Posted: Thu Jun 13, 2019 1:49 pm
by vaprovo
Full sun probably would heat it up too much. What I have always done is use test tubes with distilled water, and put them in a window that receives partial sun throughout the day as to not heat them up too much.
My distilled water reads as 0 when tested also, not sure if a ppm reading of 47 would make a difference or not.

Personally if I had past success in LFSM, but no luck with the water method I would just stay with that.

Hope this helps a little.

Re: Airborne water contamination?

Posted: Thu Jun 13, 2019 3:30 pm
by CarnivoresUnite
Curious.. my Tracyi I was trying to propagate also with the Florida Red was my first "loss" so I'm wondering if they are a bit more sensitive.. The Florida Reds have seemed to recover and still waiting on sprouts of some sort.

47 PPM is on the high end, so perhaps a little too close to the red line of 50PPM? Just a thought..
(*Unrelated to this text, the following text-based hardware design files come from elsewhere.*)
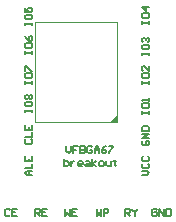
<source format=gto>
%FSLAX25Y25*%
%MOIN*%
G70*
G01*
G75*
%ADD19C,0.00197*%
%ADD20C,0.00591*%
G36*
X638555Y193842D02*
X636276D01*
X638555Y196122D01*
Y193842D01*
D02*
G37*
D19*
X610996D02*
X638555D01*
X610996Y227307D02*
X638555D01*
Y193842D02*
Y227307D01*
X610996Y193842D02*
Y227307D01*
X638555Y196122D02*
Y196575D01*
X636276Y193842D02*
X638555Y196122D01*
D20*
X621478Y185803D02*
Y184229D01*
X622265Y183442D01*
X623052Y184229D01*
Y185803D01*
X625413D02*
X623839D01*
Y184622D01*
X624626D01*
X623839D01*
Y183442D01*
X626201Y185803D02*
Y183442D01*
X627381D01*
X627775Y183835D01*
Y184229D01*
X627381Y184622D01*
X626201D01*
X627381D01*
X627775Y185016D01*
Y185409D01*
X627381Y185803D01*
X626201D01*
X630136Y185409D02*
X629743Y185803D01*
X628956D01*
X628562Y185409D01*
Y183835D01*
X628956Y183442D01*
X629743D01*
X630136Y183835D01*
Y184622D01*
X629349D01*
X630923Y183442D02*
Y185016D01*
X631711Y185803D01*
X632498Y185016D01*
Y183442D01*
Y184622D01*
X630923D01*
X634859Y185803D02*
X634072Y185409D01*
X633285Y184622D01*
Y183835D01*
X633678Y183442D01*
X634466D01*
X634859Y183835D01*
Y184229D01*
X634466Y184622D01*
X633285D01*
X635646Y185803D02*
X637221D01*
Y185409D01*
X635646Y183835D01*
Y183442D01*
X620690Y181552D02*
Y179191D01*
X621871D01*
X622265Y179584D01*
Y179978D01*
Y180371D01*
X621871Y180765D01*
X620690D01*
X623052D02*
Y179191D01*
Y179978D01*
X623446Y180371D01*
X623839Y180765D01*
X624233D01*
X626594Y179191D02*
X625807D01*
X625413Y179584D01*
Y180371D01*
X625807Y180765D01*
X626594D01*
X626988Y180371D01*
Y179978D01*
X625413D01*
X628168Y180765D02*
X628956D01*
X629349Y180371D01*
Y179191D01*
X628168D01*
X627775Y179584D01*
X628168Y179978D01*
X629349D01*
X630136Y179191D02*
Y181552D01*
Y179978D02*
X631317Y180765D01*
X630136Y179978D02*
X631317Y179191D01*
X632891D02*
X633678D01*
X634072Y179584D01*
Y180371D01*
X633678Y180765D01*
X632891D01*
X632498Y180371D01*
Y179584D01*
X632891Y179191D01*
X634859Y180765D02*
Y179584D01*
X635253Y179191D01*
X636434D01*
Y180765D01*
X637614Y181158D02*
Y180765D01*
X637221D01*
X638008D01*
X637614D01*
Y179584D01*
X638008Y179191D01*
X651674Y164568D02*
X651281Y164961D01*
X650494D01*
X650100Y164568D01*
Y162994D01*
X650494Y162600D01*
X651281D01*
X651674Y162994D01*
Y163781D01*
X650887D01*
X652461Y162600D02*
Y164961D01*
X654036Y162600D01*
Y164961D01*
X654823D02*
Y162600D01*
X656004D01*
X656397Y162994D01*
Y164568D01*
X656004Y164961D01*
X654823D01*
X602674Y164568D02*
X602281Y164961D01*
X601494D01*
X601100Y164568D01*
Y162994D01*
X601494Y162600D01*
X602281D01*
X602674Y162994D01*
X605036Y164961D02*
X603461D01*
Y162600D01*
X605036D01*
X603461Y163781D02*
X604249D01*
X611100Y162600D02*
Y164961D01*
X612281D01*
X612674Y164568D01*
Y163781D01*
X612281Y163387D01*
X611100D01*
X611887D02*
X612674Y162600D01*
X615036Y164961D02*
X613461D01*
Y162600D01*
X615036D01*
X613461Y163781D02*
X614249D01*
X621100Y164961D02*
Y162600D01*
X621887Y163387D01*
X622674Y162600D01*
Y164961D01*
X625036D02*
X623461D01*
Y162600D01*
X625036D01*
X623461Y163781D02*
X624249D01*
X631600Y164961D02*
Y162600D01*
X632387Y163387D01*
X633174Y162600D01*
Y164961D01*
X633961Y162600D02*
Y164961D01*
X635142D01*
X635536Y164568D01*
Y163781D01*
X635142Y163387D01*
X633961D01*
X641100Y162600D02*
Y164961D01*
X642281D01*
X642674Y164568D01*
Y163781D01*
X642281Y163387D01*
X641100D01*
X641887D02*
X642674Y162600D01*
X643461Y164961D02*
Y164568D01*
X644249Y163781D01*
X645036Y164568D01*
Y164961D01*
X644249Y163781D02*
Y162600D01*
X646739Y176100D02*
X648313D01*
X649100Y176887D01*
X648313Y177674D01*
X646739D01*
X647132Y180036D02*
X646739Y179642D01*
Y178855D01*
X647132Y178461D01*
X648706D01*
X649100Y178855D01*
Y179642D01*
X648706Y180036D01*
X647132Y182397D02*
X646739Y182004D01*
Y181217D01*
X647132Y180823D01*
X648706D01*
X649100Y181217D01*
Y182004D01*
X648706Y182397D01*
X647132Y187674D02*
X646739Y187281D01*
Y186494D01*
X647132Y186100D01*
X648706D01*
X649100Y186494D01*
Y187281D01*
X648706Y187674D01*
X647919D01*
Y186887D01*
X649100Y188461D02*
X646739D01*
X649100Y190036D01*
X646739D01*
Y190823D02*
X649100D01*
Y192004D01*
X648706Y192397D01*
X647132D01*
X646739Y192004D01*
Y190823D01*
Y196600D02*
Y197387D01*
Y196994D01*
X649100D01*
Y196600D01*
Y197387D01*
X646739Y199749D02*
Y198961D01*
X647132Y198568D01*
X648706D01*
X649100Y198961D01*
Y199749D01*
X648706Y200142D01*
X647132D01*
X646739Y199749D01*
X649100Y200929D02*
Y201716D01*
Y201323D01*
X646739D01*
X647132Y200929D01*
X646739Y206600D02*
Y207387D01*
Y206994D01*
X649100D01*
Y206600D01*
Y207387D01*
X646739Y209749D02*
Y208961D01*
X647132Y208568D01*
X648706D01*
X649100Y208961D01*
Y209749D01*
X648706Y210142D01*
X647132D01*
X646739Y209749D01*
X649100Y212504D02*
Y210929D01*
X647526Y212504D01*
X647132D01*
X646739Y212110D01*
Y211323D01*
X647132Y210929D01*
X646739Y216100D02*
Y216887D01*
Y216494D01*
X649100D01*
Y216100D01*
Y216887D01*
X646739Y219249D02*
Y218461D01*
X647132Y218068D01*
X648706D01*
X649100Y218461D01*
Y219249D01*
X648706Y219642D01*
X647132D01*
X646739Y219249D01*
X647132Y220429D02*
X646739Y220823D01*
Y221610D01*
X647132Y222004D01*
X647526D01*
X647919Y221610D01*
Y221216D01*
Y221610D01*
X648313Y222004D01*
X648706D01*
X649100Y221610D01*
Y220823D01*
X648706Y220429D01*
X646739Y226600D02*
Y227387D01*
Y226994D01*
X649100D01*
Y226600D01*
Y227387D01*
X646739Y229749D02*
Y228961D01*
X647132Y228568D01*
X648706D01*
X649100Y228961D01*
Y229749D01*
X648706Y230142D01*
X647132D01*
X646739Y229749D01*
X649100Y232110D02*
X646739D01*
X647919Y230929D01*
Y232504D01*
X610100Y176100D02*
X608526D01*
X607739Y176887D01*
X608526Y177674D01*
X610100D01*
X608919D01*
Y176100D01*
X607739Y178461D02*
X610100D01*
Y180036D01*
X607739Y182397D02*
Y180823D01*
X610100D01*
Y182397D01*
X608919Y180823D02*
Y181610D01*
X608132Y188174D02*
X607739Y187781D01*
Y186994D01*
X608132Y186600D01*
X609706D01*
X610100Y186994D01*
Y187781D01*
X609706Y188174D01*
X607739Y188961D02*
X610100D01*
Y190536D01*
X607739Y192897D02*
Y191323D01*
X610100D01*
Y192897D01*
X608919Y191323D02*
Y192110D01*
X607739Y197100D02*
Y197887D01*
Y197494D01*
X610100D01*
Y197100D01*
Y197887D01*
X607739Y200249D02*
Y199461D01*
X608132Y199068D01*
X609706D01*
X610100Y199461D01*
Y200249D01*
X609706Y200642D01*
X608132D01*
X607739Y200249D01*
X608132Y201429D02*
X607739Y201823D01*
Y202610D01*
X608132Y203004D01*
X608526D01*
X608919Y202610D01*
X609313Y203004D01*
X609706D01*
X610100Y202610D01*
Y201823D01*
X609706Y201429D01*
X609313D01*
X608919Y201823D01*
X608526Y201429D01*
X608132D01*
X608919Y201823D02*
Y202610D01*
X607739Y206600D02*
Y207387D01*
Y206994D01*
X610100D01*
Y206600D01*
Y207387D01*
X607739Y209749D02*
Y208961D01*
X608132Y208568D01*
X609706D01*
X610100Y208961D01*
Y209749D01*
X609706Y210142D01*
X608132D01*
X607739Y209749D01*
Y210929D02*
Y212504D01*
X608132D01*
X609706Y210929D01*
X610100D01*
X607739Y216600D02*
Y217387D01*
Y216994D01*
X610100D01*
Y216600D01*
Y217387D01*
X607739Y219749D02*
Y218961D01*
X608132Y218568D01*
X609706D01*
X610100Y218961D01*
Y219749D01*
X609706Y220142D01*
X608132D01*
X607739Y219749D01*
Y222504D02*
X608132Y221716D01*
X608919Y220929D01*
X609706D01*
X610100Y221323D01*
Y222110D01*
X609706Y222504D01*
X609313D01*
X608919Y222110D01*
Y220929D01*
X607739Y226100D02*
Y226887D01*
Y226494D01*
X610100D01*
Y226100D01*
Y226887D01*
X607739Y229249D02*
Y228461D01*
X608132Y228068D01*
X609706D01*
X610100Y228461D01*
Y229249D01*
X609706Y229642D01*
X608132D01*
X607739Y229249D01*
Y232004D02*
Y230429D01*
X608919D01*
X608526Y231216D01*
Y231610D01*
X608919Y232004D01*
X609706D01*
X610100Y231610D01*
Y230823D01*
X609706Y230429D01*
M02*

</source>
Re: Airborne water contamination?

Posted: Thu Jun 13, 2019 9:29 pm
by vaprovo
Just a funny side note. I had put down leaves of Drosera natilensis in a test tube. They germinated and I had totally forgot about them for more than a year. By that time they had just been sitting in room lighting which wasn't much. I went to look just for the heck of it and the little plants were still alive in there!